» **TRY IT**
Pull the text out of every record below and reproduce it line for line, without changing a character.

» **EXCERPTED DATA**
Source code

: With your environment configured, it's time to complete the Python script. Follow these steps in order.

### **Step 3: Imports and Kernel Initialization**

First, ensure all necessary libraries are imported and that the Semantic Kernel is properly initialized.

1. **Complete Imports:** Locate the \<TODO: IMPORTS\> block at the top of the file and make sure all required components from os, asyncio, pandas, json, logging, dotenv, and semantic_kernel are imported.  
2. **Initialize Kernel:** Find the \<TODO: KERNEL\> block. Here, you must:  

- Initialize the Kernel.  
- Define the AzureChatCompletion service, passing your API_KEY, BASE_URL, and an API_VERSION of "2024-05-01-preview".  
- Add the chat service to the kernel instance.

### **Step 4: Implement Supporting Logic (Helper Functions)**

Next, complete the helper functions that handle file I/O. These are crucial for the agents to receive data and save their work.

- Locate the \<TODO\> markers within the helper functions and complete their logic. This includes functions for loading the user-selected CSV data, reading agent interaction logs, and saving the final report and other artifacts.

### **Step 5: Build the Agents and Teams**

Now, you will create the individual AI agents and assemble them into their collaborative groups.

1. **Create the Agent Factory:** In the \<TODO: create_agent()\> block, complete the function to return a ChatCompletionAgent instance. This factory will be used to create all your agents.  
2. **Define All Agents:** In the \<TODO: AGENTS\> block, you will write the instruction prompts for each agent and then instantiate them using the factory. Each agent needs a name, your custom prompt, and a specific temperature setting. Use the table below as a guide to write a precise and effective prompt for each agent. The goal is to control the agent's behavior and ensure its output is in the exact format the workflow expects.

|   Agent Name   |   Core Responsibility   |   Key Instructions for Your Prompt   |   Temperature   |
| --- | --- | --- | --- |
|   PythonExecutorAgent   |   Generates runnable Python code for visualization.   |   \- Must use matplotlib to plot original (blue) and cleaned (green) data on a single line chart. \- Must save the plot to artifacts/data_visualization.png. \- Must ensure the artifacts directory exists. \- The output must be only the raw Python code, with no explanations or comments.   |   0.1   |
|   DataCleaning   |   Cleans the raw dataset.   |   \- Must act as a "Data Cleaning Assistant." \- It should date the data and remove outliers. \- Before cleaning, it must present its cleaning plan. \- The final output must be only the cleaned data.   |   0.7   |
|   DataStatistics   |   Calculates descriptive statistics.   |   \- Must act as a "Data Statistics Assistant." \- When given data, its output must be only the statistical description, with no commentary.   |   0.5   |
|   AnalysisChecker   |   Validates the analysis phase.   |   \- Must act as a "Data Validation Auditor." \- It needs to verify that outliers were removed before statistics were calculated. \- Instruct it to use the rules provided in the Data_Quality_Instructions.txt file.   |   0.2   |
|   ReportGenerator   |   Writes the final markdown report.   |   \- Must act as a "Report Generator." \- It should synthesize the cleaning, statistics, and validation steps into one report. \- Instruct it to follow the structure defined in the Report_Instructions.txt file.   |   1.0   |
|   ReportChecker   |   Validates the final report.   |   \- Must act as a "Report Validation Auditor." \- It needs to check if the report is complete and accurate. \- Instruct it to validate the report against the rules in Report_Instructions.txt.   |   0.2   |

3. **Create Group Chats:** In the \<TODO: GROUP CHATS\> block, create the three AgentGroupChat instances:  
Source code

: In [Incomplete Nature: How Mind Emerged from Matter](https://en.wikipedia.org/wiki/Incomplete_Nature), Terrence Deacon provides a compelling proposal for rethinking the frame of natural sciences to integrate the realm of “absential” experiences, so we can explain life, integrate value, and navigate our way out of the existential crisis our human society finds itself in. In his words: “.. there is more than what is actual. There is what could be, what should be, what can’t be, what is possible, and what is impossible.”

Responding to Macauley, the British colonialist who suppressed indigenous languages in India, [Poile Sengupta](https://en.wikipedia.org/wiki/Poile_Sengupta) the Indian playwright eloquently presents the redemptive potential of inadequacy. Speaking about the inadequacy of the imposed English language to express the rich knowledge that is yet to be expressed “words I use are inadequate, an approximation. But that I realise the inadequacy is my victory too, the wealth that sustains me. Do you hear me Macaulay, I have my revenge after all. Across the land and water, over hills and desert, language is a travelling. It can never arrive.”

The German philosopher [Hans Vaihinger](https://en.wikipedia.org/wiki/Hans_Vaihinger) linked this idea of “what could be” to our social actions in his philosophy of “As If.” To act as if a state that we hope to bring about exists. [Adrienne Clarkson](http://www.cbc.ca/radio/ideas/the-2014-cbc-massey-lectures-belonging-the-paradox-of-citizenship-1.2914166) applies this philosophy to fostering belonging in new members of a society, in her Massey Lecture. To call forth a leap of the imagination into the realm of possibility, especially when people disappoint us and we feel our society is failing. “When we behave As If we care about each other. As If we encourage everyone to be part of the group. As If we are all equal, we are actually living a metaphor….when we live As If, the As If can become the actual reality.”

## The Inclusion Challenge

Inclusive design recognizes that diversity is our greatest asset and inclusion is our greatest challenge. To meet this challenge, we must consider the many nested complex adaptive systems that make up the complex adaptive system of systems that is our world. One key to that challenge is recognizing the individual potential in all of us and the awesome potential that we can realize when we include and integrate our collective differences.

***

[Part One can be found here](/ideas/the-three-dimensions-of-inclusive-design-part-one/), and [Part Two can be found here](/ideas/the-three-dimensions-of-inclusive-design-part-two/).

» **SOLUTION**
Source code

: With your environment configured, it's time to complete the Python script. Follow these steps in order.

### **Step 3: Imports and Kernel Initialization**

First, ensure all necessary libraries are imported and that the Semantic Kernel is properly initialized.

1. **Complete Imports:** Locate the \<TODO: IMPORTS\> block at the top of the file and make sure all required components from os, asyncio, pandas, json, logging, dotenv, and semantic_kernel are imported.  
2. **Initialize Kernel:** Find the \<TODO: KERNEL\> block. Here, you must:  

- Initialize the Kernel.  
- Define the AzureChatCompletion service, passing your API_KEY, BASE_URL, and an API_VERSION of "2024-05-01-preview".  
- Add the chat service to the kernel instance.

### **Step 4: Implement Supporting Logic (Helper Functions)**

Next, complete the helper functions that handle file I/O. These are crucial for the agents to receive data and save their work.

- Locate the \<TODO\> markers within the helper functions and complete their logic. This includes functions for loading the user-selected CSV data, reading agent interaction logs, and saving the final report and other artifacts.

### **Step 5: Build the Agents and Teams**

Now, you will create the individual AI agents and assemble them into their collaborative groups.

1. **Create the Agent Factory:** In the \<TODO: create_agent()\> block, complete the function to return a ChatCompletionAgent instance. This factory will be used to create all your agents.  
2. **Define All Agents:** In the \<TODO: AGENTS\> block, you will write the instruction prompts for each agent and then instantiate them using the factory. Each agent needs a name, your custom prompt, and a specific temperature setting. Use the table below as a guide to write a precise and effective prompt for each agent. The goal is to control the agent's behavior and ensure its output is in the exact format the workflow expects.

|   Agent Name   |   Core Responsibility   |   Key Instructions for Your Prompt   |   Temperature   |
| --- | --- | --- | --- |
|   PythonExecutorAgent   |   Generates runnable Python code for visualization.   |   \- Must use matplotlib to plot original (blue) and cleaned (green) data on a single line chart. \- Must save the plot to artifacts/data_visualization.png. \- Must ensure the artifacts directory exists. \- The output must be only the raw Python code, with no explanations or comments.   |   0.1   |
|   DataCleaning   |   Cleans the raw dataset.   |   \- Must act as a "Data Cleaning Assistant." \- It should date the data and remove outliers. \- Before cleaning, it must present its cleaning plan. \- The final output must be only the cleaned data.   |   0.7   |
|   DataStatistics   |   Calculates descriptive statistics.   |   \- Must act as a "Data Statistics Assistant." \- When given data, its output must be only the statistical description, with no commentary.   |   0.5   |
|   AnalysisChecker   |   Validates the analysis phase.   |   \- Must act as a "Data Validation Auditor." \- It needs to verify that outliers were removed before statistics were calculated. \- Instruct it to use the rules provided in the Data_Quality_Instructions.txt file.   |   0.2   |
|   ReportGenerator   |   Writes the final markdown report.   |   \- Must act as a "Report Generator." \- It should synthesize the cleaning, statistics, and validation steps into one report. \- Instruct it to follow the structure defined in the Report_Instructions.txt file.   |   1.0   |
|   ReportChecker   |   Validates the final report.   |   \- Must act as a "Report Validation Auditor." \- It needs to check if the report is complete and accurate. \- Instruct it to validate the report against the rules in Report_Instructions.txt.   |   0.2   |

3. **Create Group Chats:** In the \<TODO: GROUP CHATS\> block, create the three AgentGroupChat instances:  
Source code

: In [Incomplete Nature: How Mind Emerged from Matter](https://en.wikipedia.org/wiki/Incomplete_Nature), Terrence Deacon provides a compelling proposal for rethinking the frame of natural sciences to integrate the realm of “absential” experiences, so we can explain life, integrate value, and navigate our way out of the existential crisis our human society finds itself in. In his words: “.. there is more than what is actual. There is what could be, what should be, what can’t be, what is possible, and what is impossible.”

Responding to Macauley, the British colonialist who suppressed indigenous languages in India, [Poile Sengupta](https://en.wikipedia.org/wiki/Poile_Sengupta) the Indian playwright eloquently presents the redemptive potential of inadequacy. Speaking about the inadequacy of the imposed English language to express the rich knowledge that is yet to be expressed “words I use are inadequate, an approximation. But that I realise the inadequacy is my victory too, the wealth that sustains me. Do you hear me Macaulay, I have my revenge after all. Across the land and water, over hills and desert, language is a travelling. It can never arrive.”

The German philosopher [Hans Vaihinger](https://en.wikipedia.org/wiki/Hans_Vaihinger) linked this idea of “what could be” to our social actions in his philosophy of “As If.” To act as if a state that we hope to bring about exists. [Adrienne Clarkson](http://www.cbc.ca/radio/ideas/the-2014-cbc-massey-lectures-belonging-the-paradox-of-citizenship-1.2914166) applies this philosophy to fostering belonging in new members of a society, in her Massey Lecture. To call forth a leap of the imagination into the realm of possibility, especially when people disappoint us and we feel our society is failing. “When we behave As If we care about each other. As If we encourage everyone to be part of the group. As If we are all equal, we are actually living a metaphor….when we live As If, the As If can become the actual reality.”

## The Inclusion Challenge

Inclusive design recognizes that diversity is our greatest asset and inclusion is our greatest challenge. To meet this challenge, we must consider the many nested complex adaptive systems that make up the complex adaptive system of systems that is our world. One key to that challenge is recognizing the individual potential in all of us and the awesome potential that we can realize when we include and integrate our collective differences.

***

[Part One can be found here](/ideas/the-three-dimensions-of-inclusive-design-part-one/), and [Part Two can be found here](/ideas/the-three-dimensions-of-inclusive-design-part-two/).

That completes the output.